▶ **What you will do**
Transcribe the listing that follows in full, exactly, and drop its images.

▶ **Task data**

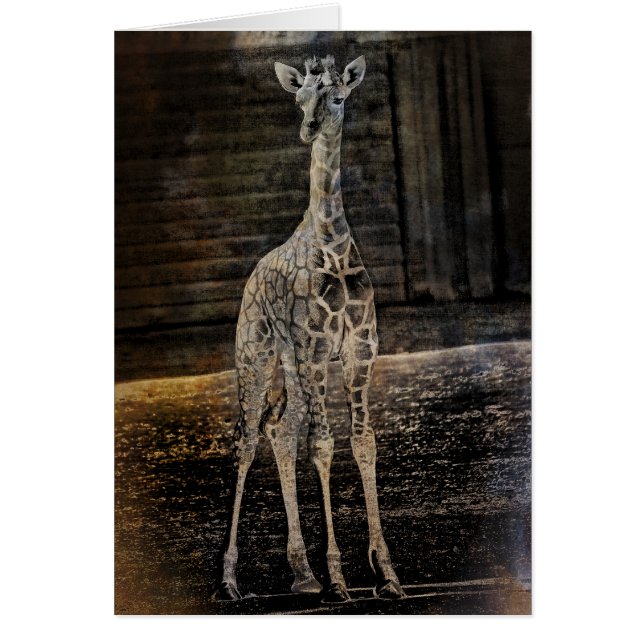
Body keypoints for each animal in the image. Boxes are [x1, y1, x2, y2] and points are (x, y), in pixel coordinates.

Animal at [216, 55, 405, 604]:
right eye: (299, 99)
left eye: (338, 97)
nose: (308, 128)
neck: (334, 242)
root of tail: (252, 276)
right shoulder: (317, 349)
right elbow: (322, 445)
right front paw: (340, 576)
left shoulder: (360, 349)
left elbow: (362, 442)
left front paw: (387, 573)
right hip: (257, 351)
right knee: (246, 438)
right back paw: (231, 580)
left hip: (291, 359)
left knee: (281, 429)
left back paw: (301, 573)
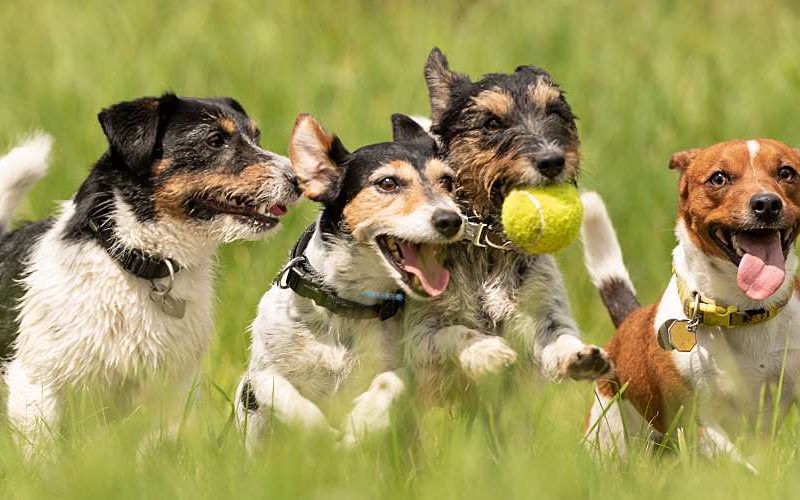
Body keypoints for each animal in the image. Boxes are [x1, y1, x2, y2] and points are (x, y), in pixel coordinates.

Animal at [0, 94, 298, 454]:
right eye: (214, 140)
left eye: (256, 136)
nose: (298, 180)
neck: (140, 266)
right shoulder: (36, 383)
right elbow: (41, 455)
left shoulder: (171, 391)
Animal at [234, 114, 462, 450]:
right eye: (387, 183)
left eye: (447, 182)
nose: (451, 220)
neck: (347, 304)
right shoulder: (260, 375)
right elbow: (282, 393)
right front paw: (321, 434)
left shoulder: (409, 367)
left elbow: (391, 381)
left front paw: (361, 423)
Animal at [580, 140, 800, 468]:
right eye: (719, 178)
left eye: (787, 172)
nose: (767, 204)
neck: (744, 309)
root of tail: (630, 319)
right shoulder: (695, 420)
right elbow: (739, 464)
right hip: (609, 431)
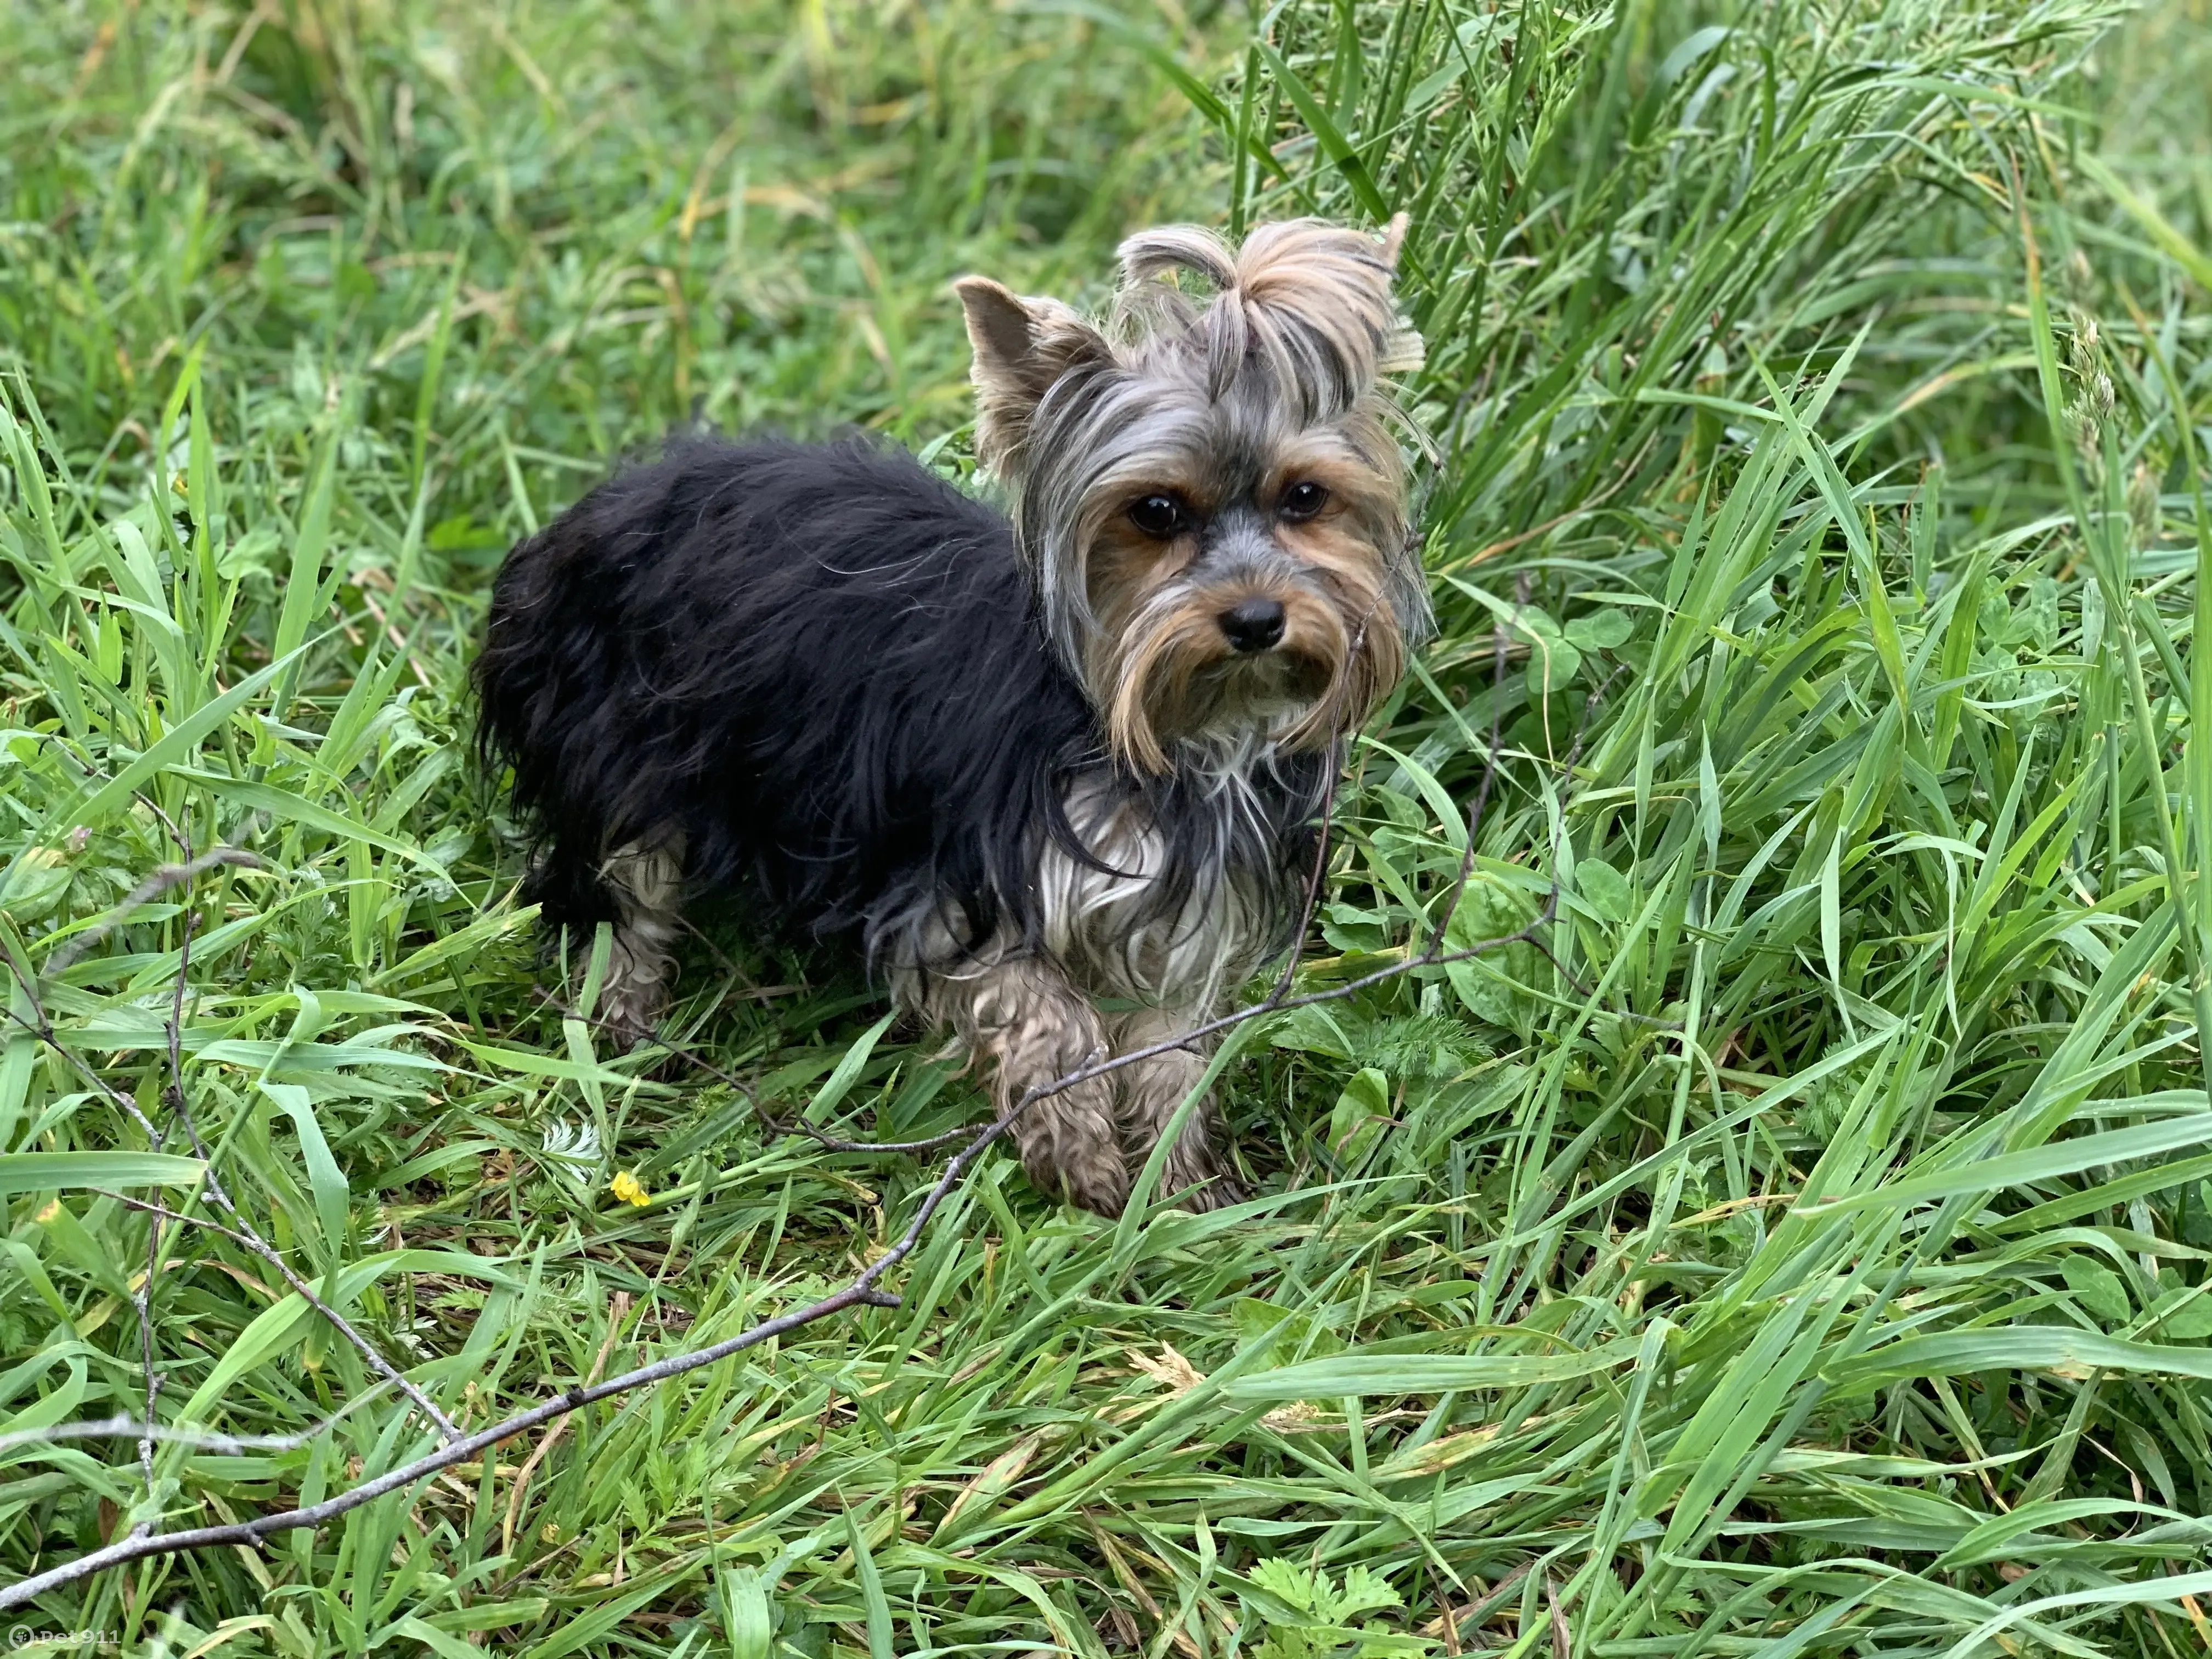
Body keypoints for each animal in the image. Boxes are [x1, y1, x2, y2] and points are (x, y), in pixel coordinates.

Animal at [475, 215, 1424, 1212]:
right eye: (1157, 510)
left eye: (1305, 497)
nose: (1255, 618)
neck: (1168, 729)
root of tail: (596, 509)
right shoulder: (948, 886)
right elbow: (1045, 1010)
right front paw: (1078, 1150)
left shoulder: (1190, 908)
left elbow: (1169, 1051)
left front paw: (1175, 1188)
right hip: (616, 740)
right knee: (622, 897)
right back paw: (624, 1030)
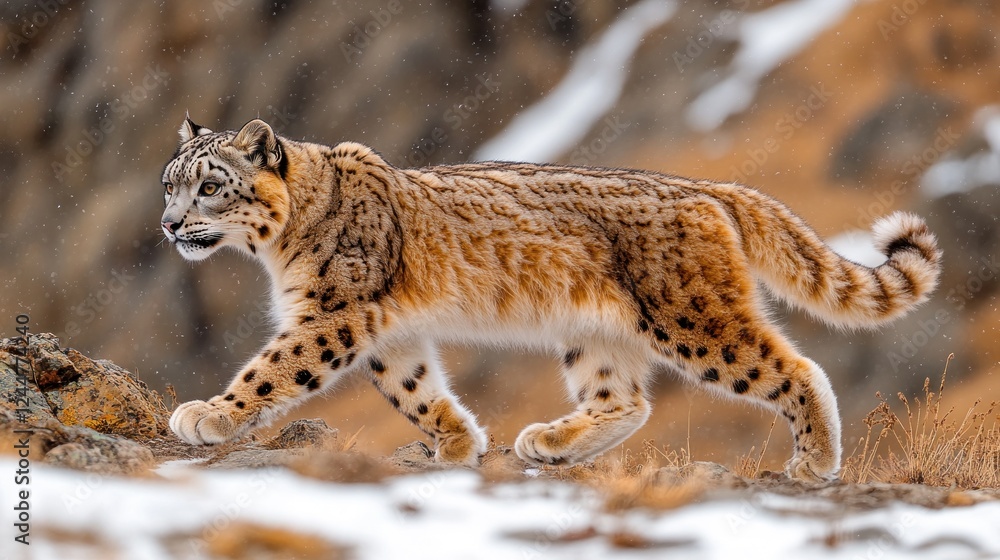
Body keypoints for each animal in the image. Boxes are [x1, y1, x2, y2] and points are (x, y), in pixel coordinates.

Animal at [161, 116, 941, 481]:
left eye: (210, 185)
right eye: (169, 183)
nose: (168, 225)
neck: (278, 249)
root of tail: (702, 187)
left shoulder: (334, 312)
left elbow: (275, 367)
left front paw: (208, 415)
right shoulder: (388, 330)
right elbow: (415, 388)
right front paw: (458, 441)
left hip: (693, 320)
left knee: (795, 367)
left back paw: (815, 463)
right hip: (596, 334)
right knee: (626, 399)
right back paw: (552, 443)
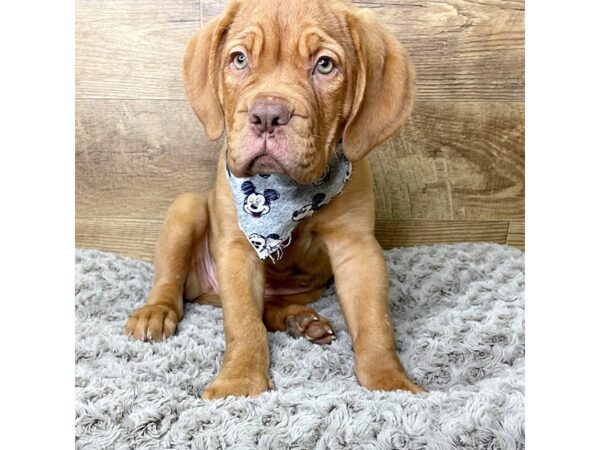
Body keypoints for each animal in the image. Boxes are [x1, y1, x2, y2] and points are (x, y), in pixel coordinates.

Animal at [124, 0, 424, 400]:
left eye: (325, 65)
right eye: (239, 59)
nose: (267, 114)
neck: (285, 192)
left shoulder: (357, 248)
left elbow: (375, 321)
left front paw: (390, 384)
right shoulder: (238, 249)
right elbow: (243, 322)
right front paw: (240, 384)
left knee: (269, 308)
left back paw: (300, 320)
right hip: (186, 210)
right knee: (171, 280)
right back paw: (155, 312)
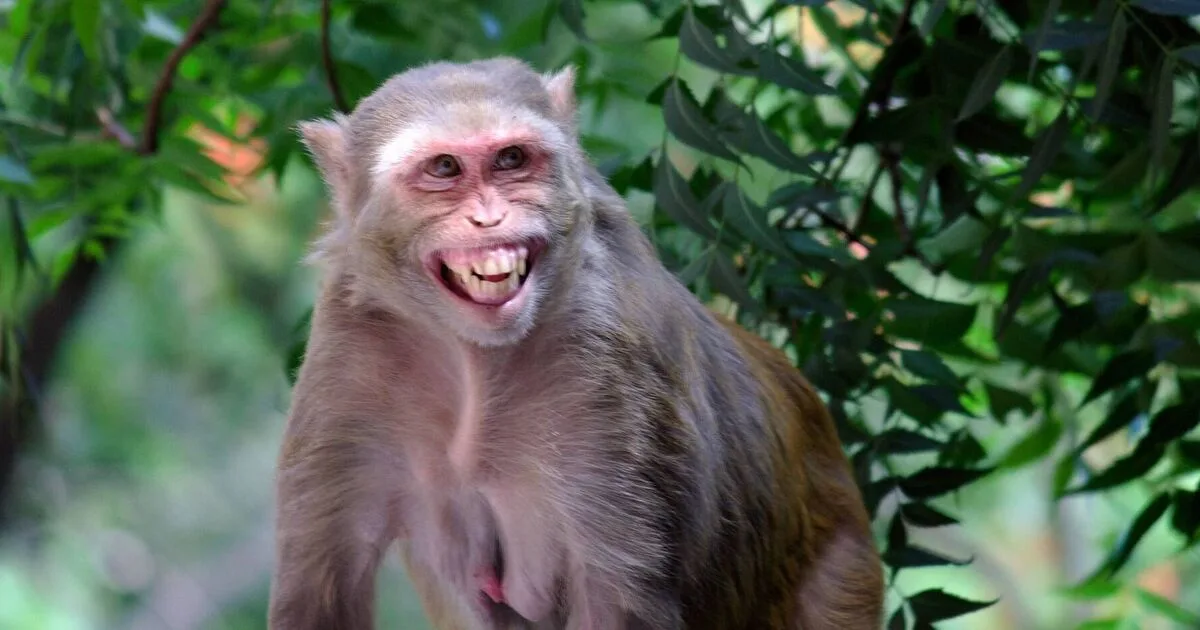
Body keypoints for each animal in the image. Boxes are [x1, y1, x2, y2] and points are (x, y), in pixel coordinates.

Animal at [268, 56, 884, 630]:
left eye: (511, 159)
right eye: (444, 167)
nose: (490, 218)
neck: (474, 361)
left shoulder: (611, 368)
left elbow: (618, 597)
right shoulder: (347, 348)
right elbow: (320, 586)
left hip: (843, 567)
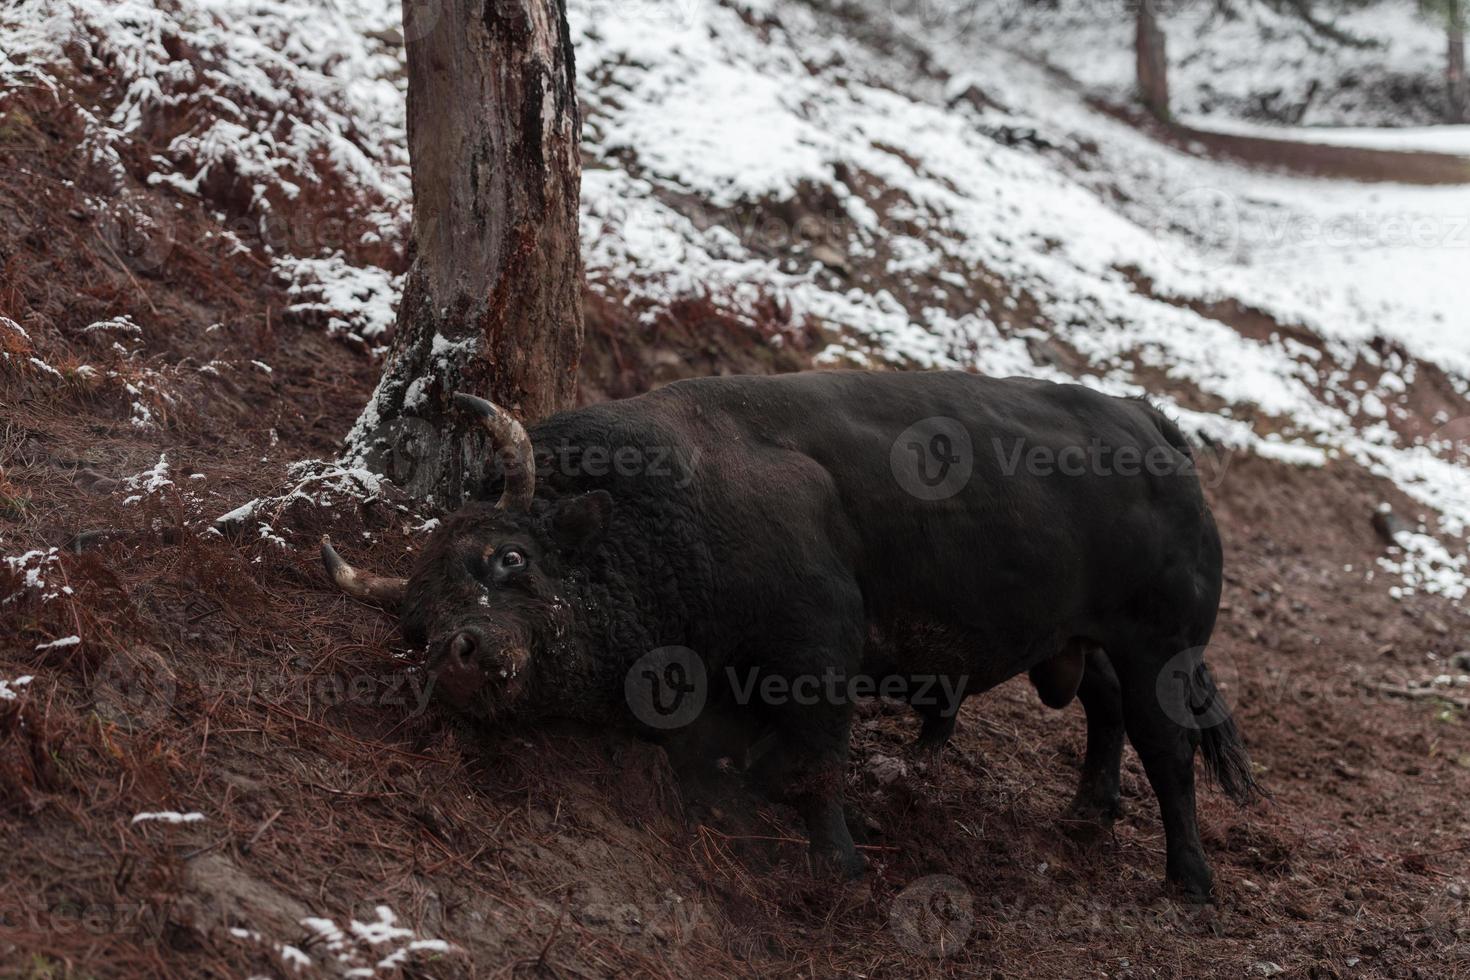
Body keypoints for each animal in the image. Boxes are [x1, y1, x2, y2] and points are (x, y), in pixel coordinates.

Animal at [324, 371, 1264, 899]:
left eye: (508, 556)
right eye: (415, 620)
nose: (459, 653)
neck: (661, 511)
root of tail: (1151, 425)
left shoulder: (817, 657)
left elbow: (808, 764)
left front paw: (840, 864)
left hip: (1160, 650)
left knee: (1169, 752)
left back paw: (1191, 881)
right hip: (1078, 643)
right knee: (1105, 711)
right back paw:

▶ **Result for this task**
Body keypoints for each animal in the image. Boxes are [x1, y1, x2, y2] and points are (x, y), in pixel coordinates.

Animal at [216, 55, 405, 604]:
right eye: (299, 99)
left eye: (338, 97)
nose: (308, 128)
neck: (334, 242)
root of tail: (252, 276)
right shoulder: (317, 349)
right elbow: (322, 445)
right front paw: (340, 576)
left shoulder: (360, 349)
left elbow: (362, 442)
left front paw: (387, 573)
right hip: (257, 351)
right knee: (246, 438)
right back paw: (231, 580)
left hip: (291, 359)
left knee: (281, 429)
left back paw: (301, 573)
Body keypoints for each animal in the image. Boxes are [x1, y1, x2, y2] and points are (x, y), in pixel coordinates.

Animal at [0, 94, 298, 454]:
right eye: (214, 140)
left eye: (256, 136)
nose: (298, 180)
neck: (140, 266)
right shoulder: (36, 383)
right elbow: (41, 455)
left shoulder: (171, 391)
Animal at [234, 114, 462, 450]:
right eye: (387, 183)
left eye: (447, 182)
nose: (451, 220)
neck: (347, 304)
right shoulder: (260, 375)
right elbow: (282, 393)
right front paw: (321, 434)
left shoulder: (409, 367)
left elbow: (391, 381)
left front paw: (361, 423)
Animal at [580, 140, 800, 468]:
right eye: (719, 178)
left eye: (787, 172)
nose: (767, 204)
neck: (744, 309)
root of tail: (630, 319)
right shoulder: (695, 420)
right elbow: (739, 464)
right hip: (609, 431)
Body keypoints for each animal in the image. Boxes are [x1, y1, x2, y2] and points are (x, y), in pixel coordinates.

Animal at [475, 215, 1424, 1212]:
right eye: (1157, 510)
left eye: (1305, 497)
nose: (1255, 618)
neck: (1168, 729)
root of tail: (596, 509)
right shoulder: (948, 886)
right elbow: (1045, 1010)
right front paw: (1078, 1150)
left shoulder: (1190, 908)
left elbow: (1169, 1051)
left front paw: (1175, 1188)
right hip: (616, 740)
right knee: (622, 897)
right back paw: (624, 1030)
Body keypoints for each animal in the image. Boxes are [x1, y1, x2, y2] and points are (x, y), in pixel coordinates.

Animal at [161, 116, 941, 481]:
left eye: (210, 185)
right eye: (169, 183)
nose: (168, 225)
neck: (278, 249)
root of tail: (702, 187)
left shoulder: (334, 312)
left elbow: (275, 367)
left front paw: (208, 415)
right shoulder: (388, 330)
right elbow: (415, 388)
right front paw: (458, 441)
left hip: (693, 320)
left knee: (795, 367)
left back paw: (815, 463)
right hip: (596, 334)
right knee: (626, 399)
right back paw: (552, 443)
Body keypoints for each animal in the image. Boxes are [x1, y1, x2, y2] and points are (x, y), in pixel coordinates.

Animal at [124, 0, 424, 400]:
left eye: (325, 65)
right eye: (239, 59)
nose: (267, 114)
neck: (285, 192)
left shoulder: (357, 248)
left elbow: (375, 321)
left front paw: (390, 384)
right shoulder: (238, 249)
right elbow: (243, 322)
right front paw: (240, 384)
left knee: (269, 308)
left back paw: (300, 320)
right hip: (186, 210)
right knee: (171, 280)
right back paw: (155, 312)
Body keypoints for each animal in the image. Boxes are [x1, y1, x2, y2] and points are (x, y), in pixel coordinates.

Animal at [268, 56, 884, 630]:
left eye: (511, 159)
right eye: (444, 167)
nose: (490, 218)
neck: (474, 361)
left shoulder: (611, 368)
left elbow: (618, 597)
right shoulder: (347, 348)
right elbow: (320, 586)
left hip: (843, 567)
Body keypoints for each animal in the image. Boxes are [x1, y1, x2, y2] and points are (x, y), in pixel coordinates.

Animal at [324, 371, 1264, 899]:
left eye: (508, 556)
right eye: (415, 620)
nose: (459, 653)
neck: (661, 511)
root of tail: (1151, 425)
left shoulder: (817, 657)
left elbow: (808, 764)
left front paw: (840, 864)
left hip: (1160, 650)
left knee: (1169, 752)
left back paw: (1191, 881)
right hip: (1078, 643)
right knee: (1105, 711)
right back paw:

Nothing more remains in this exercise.